Esta semana termino un mandato de doce años como miembro de un órgano de tratados de la ONU. Durante estos años he coincidido con gobiernos del PP y del PSOE. Si contamos desde el momento en que mi candidatura fue seleccionada, puedo enumerar tres presidentes de gobierno y seis ministros y ministras de Asuntos Exteriores, por no contar los diferentes cargos en el ministerio y en las embajadas correspondientes.
Durante estos años he sentido que, en relación conmigo y los temas que he llevado, las autoridades citadas han respetado el carácter independiente de mi cargo, incluso cuando se trataba de asuntos que creaban problemas serios al gobierno. He percibido que estos temas eran llevados con cierta actitud de política de estado que escapaba a las disputas partidistas que en cada momento se daban en Madrid.
Me gusta decir, por que es verdad, que mi candidatura fue ideada a iniciativa de personas de las sociedad civil y presentada por organizaciones de derechos humanos, resultó seleccionada en un proceso organizado y dirigido por un gobierno socialista, y finalmente fue firmada y remitida a la ONU por un gobierno del PP. Allí fue elegida en votación por los 54 estados que forman parte del ECOSOC. Mi primera reelección fue apoyada en la ONU por un gobierno del PP, mi segunda y última reelección fue apoyada en la ONU por un gobierno socialista.
Ni de unos ni de otros he recibido una indicación o indirecta de orden político que contraviniera las exigencias de un cargo que tenía naturaleza independiente.
Siento que me toca decirlo porque vivimos en un tiempo en que necesitamos atribuir a lo público una suciedad de la que por contraste queremos sentirnos inocentemente distantes. Mi experiencia es que nadie me preguntó por mis simpatías o lealtades políticas para apoyar mis candidaturas, siendo que publico aquí mis opiniones y, en ocasiones, cuando en conciencia creo que toca, no son favorables a uno u a otro de los partidos mencionados.
Dudo que sea buena idea compartir una experiencia tan personal. Si lo que tuviera que contarles hablara mal de la política española, sería probablemente mejor entendido, pero como es bueno, corre el riesgo de ser recibido con sospecha o displicencia.

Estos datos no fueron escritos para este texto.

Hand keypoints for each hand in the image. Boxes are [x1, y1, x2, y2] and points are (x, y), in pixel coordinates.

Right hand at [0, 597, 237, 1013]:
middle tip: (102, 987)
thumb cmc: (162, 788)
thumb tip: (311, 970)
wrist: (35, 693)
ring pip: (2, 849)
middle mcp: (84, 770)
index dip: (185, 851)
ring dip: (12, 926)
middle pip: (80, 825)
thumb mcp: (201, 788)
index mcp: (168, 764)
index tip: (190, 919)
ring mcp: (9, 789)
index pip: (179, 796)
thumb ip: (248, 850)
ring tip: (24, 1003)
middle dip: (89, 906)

Aun así, creo que las cosas buenas hay que contarlas. Quizá esta experiencia refleje algo que tenga valor.
La política exterior debería ser ese espacio protegido de las disputas partidistas más inmediatas y defender los intereses de fondo tanto del país del que se trate como –tal era mi función– de la comunidad internacional y sus valores y principios. Debe ser espacio protegido de polémicas cortoplacistas pensadas para dañar al otro partido. Espacio protegido de ese partidismo mal entendido deberían ser también las instituciones que, aun siendo elegidas en ámbitos políticos o teniendo naturaleza de derecho público, transcienden las tareas ejecutivas, con funciones de control, supervisión, transparencia, competencia o similares. La calidad de la democracia es mejor cuando la independencia de estos espacios se respeta.

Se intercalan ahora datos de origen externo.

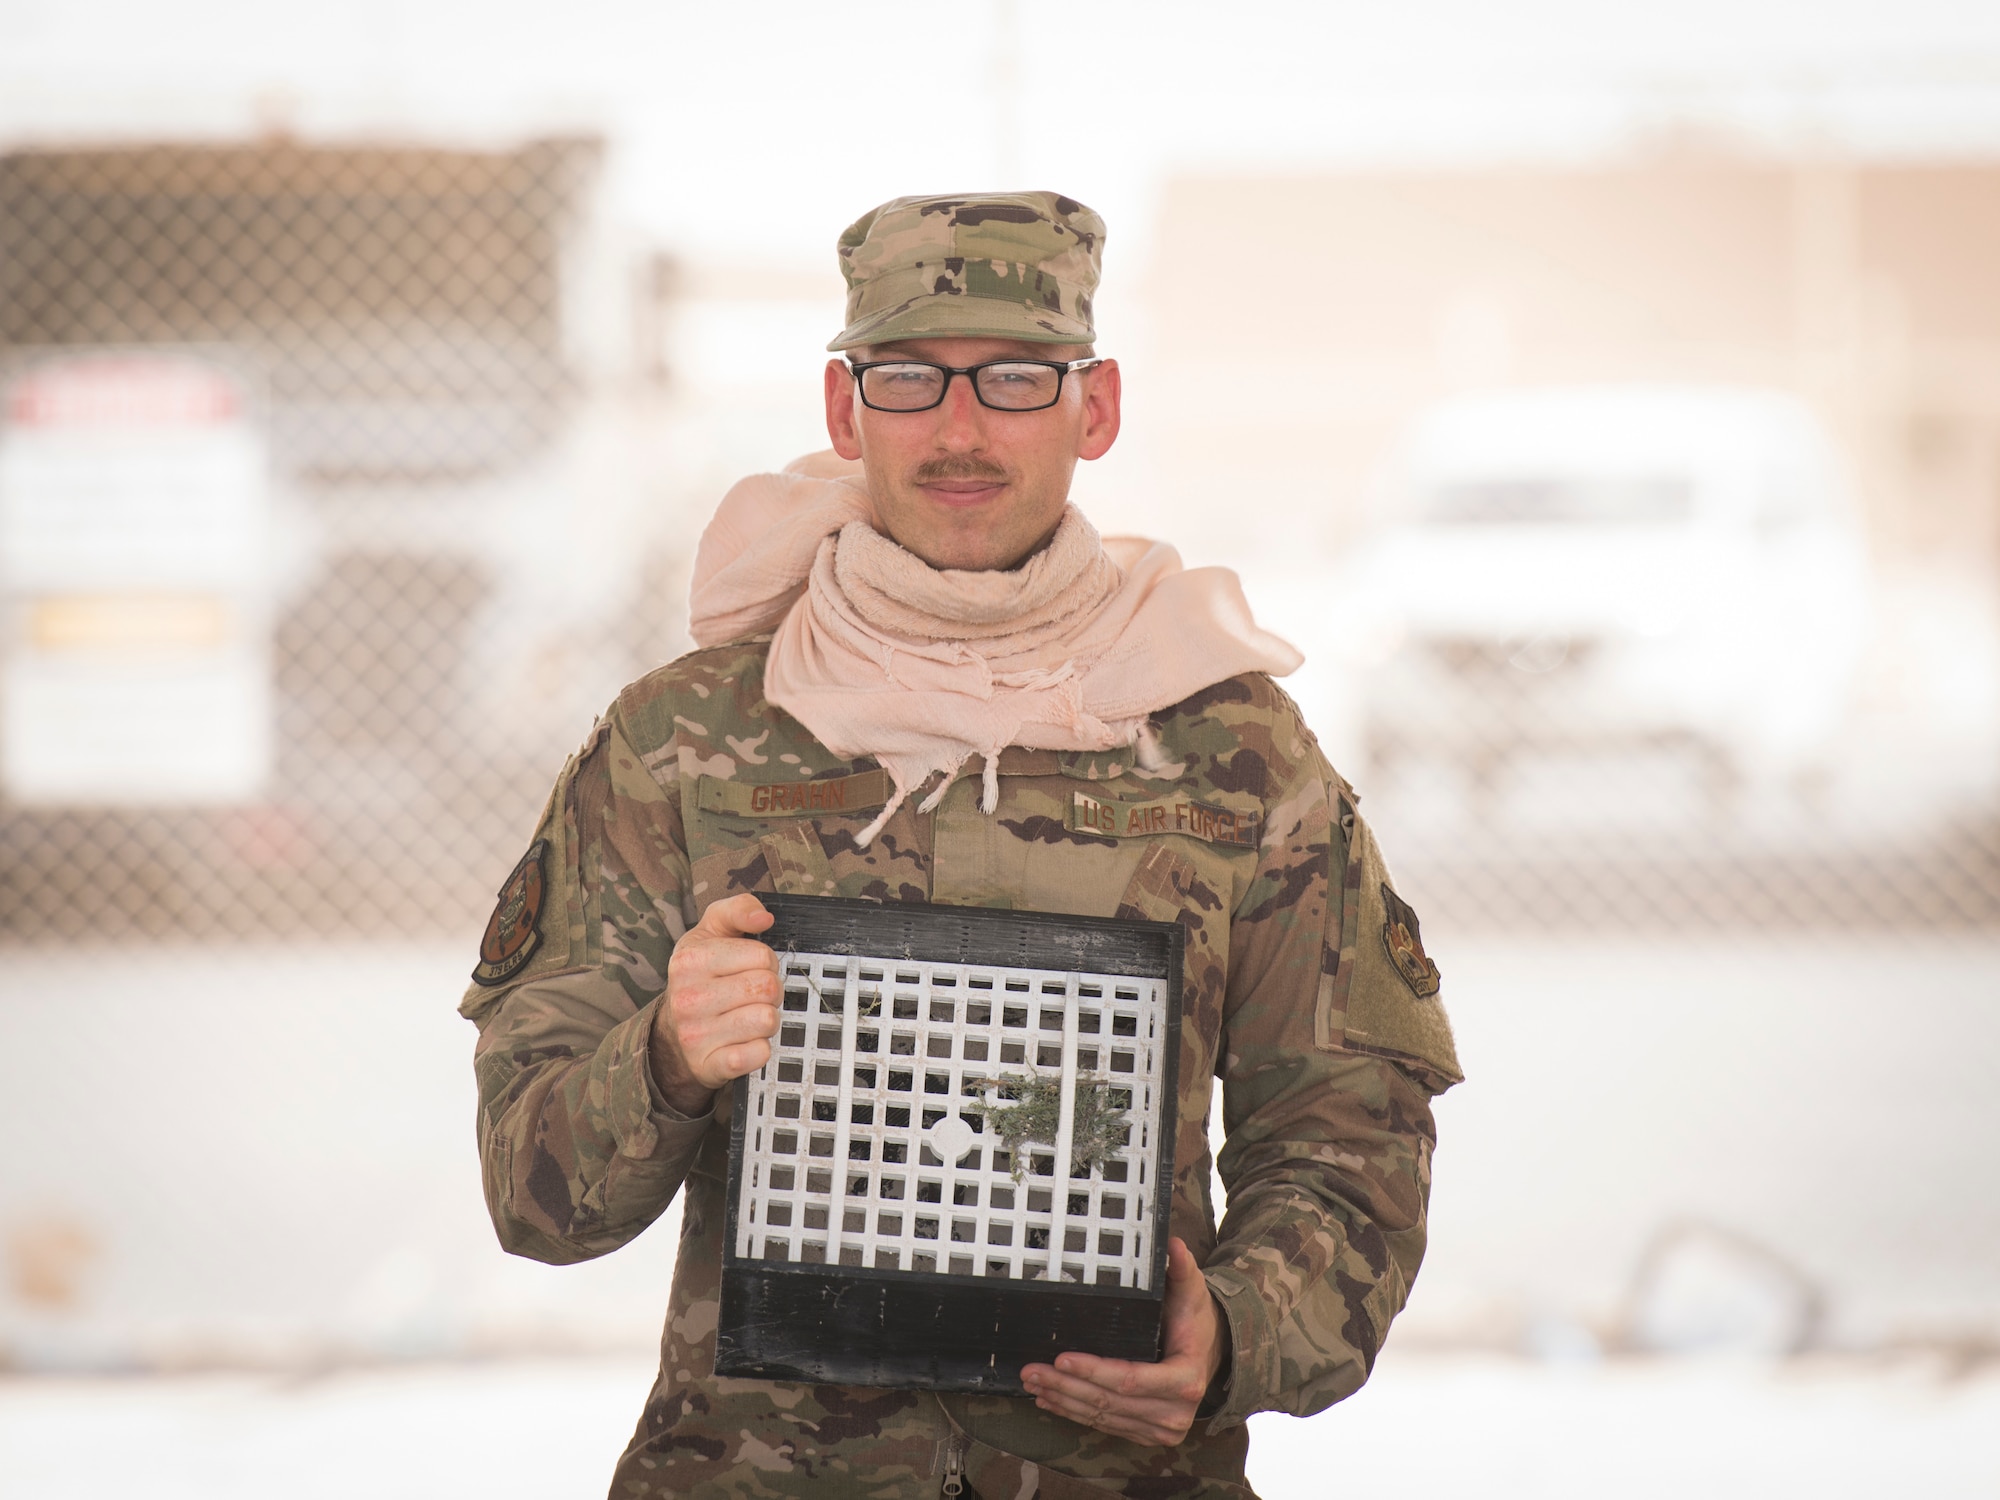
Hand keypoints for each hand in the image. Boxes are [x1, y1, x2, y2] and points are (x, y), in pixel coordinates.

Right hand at [647, 893, 779, 1115]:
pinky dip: (760, 1049)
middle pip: (768, 988)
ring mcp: (696, 1034)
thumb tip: (764, 917)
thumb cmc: (701, 976)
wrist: (672, 1034)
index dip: (765, 962)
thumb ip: (738, 910)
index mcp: (690, 960)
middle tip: (751, 995)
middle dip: (769, 991)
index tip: (749, 969)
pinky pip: (758, 1054)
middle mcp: (689, 997)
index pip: (763, 956)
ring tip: (747, 1016)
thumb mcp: (711, 932)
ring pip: (768, 1020)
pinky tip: (744, 1041)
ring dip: (767, 1019)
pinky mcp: (709, 1065)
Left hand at [1020, 1237, 1224, 1446]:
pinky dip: (1075, 1413)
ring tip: (1033, 1383)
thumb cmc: (1196, 1321)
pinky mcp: (1146, 1433)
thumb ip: (1182, 1269)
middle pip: (1109, 1401)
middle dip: (1066, 1386)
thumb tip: (1172, 1244)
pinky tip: (1051, 1400)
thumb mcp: (1192, 1293)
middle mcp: (1174, 1413)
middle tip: (1032, 1371)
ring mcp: (1160, 1429)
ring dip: (1064, 1400)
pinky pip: (1105, 1425)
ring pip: (1102, 1417)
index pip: (1130, 1379)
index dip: (1093, 1370)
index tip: (1061, 1357)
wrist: (1213, 1354)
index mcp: (1185, 1379)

Esta es una labor de todos, incluida la sociedad civil, que puede comprometerse con el buen gobierno de lo común. Es tarea principalmente, por supuesto, del gobierno y del partido que lo sustenta, puesto que a ellos les cabe la mayor responsabilidad de proponer procedimientos y candidatos solventes y con visión de estado –lo que no necesariamente significa que no tengan trayectoria política, como si semejante dedicación fuera necesariamente mácula inhabilitante que les deba perseguir por siempre–. También es tarea de la oposición, que debe ser leal en estas materias y cuyo protagonismo no puede basarse en el bloqueo de los consensos o en recurrir de forma tramposa y facilona a estos asuntos para hacer efectista oposición interna. La calidad de la democracia es tarea de todos.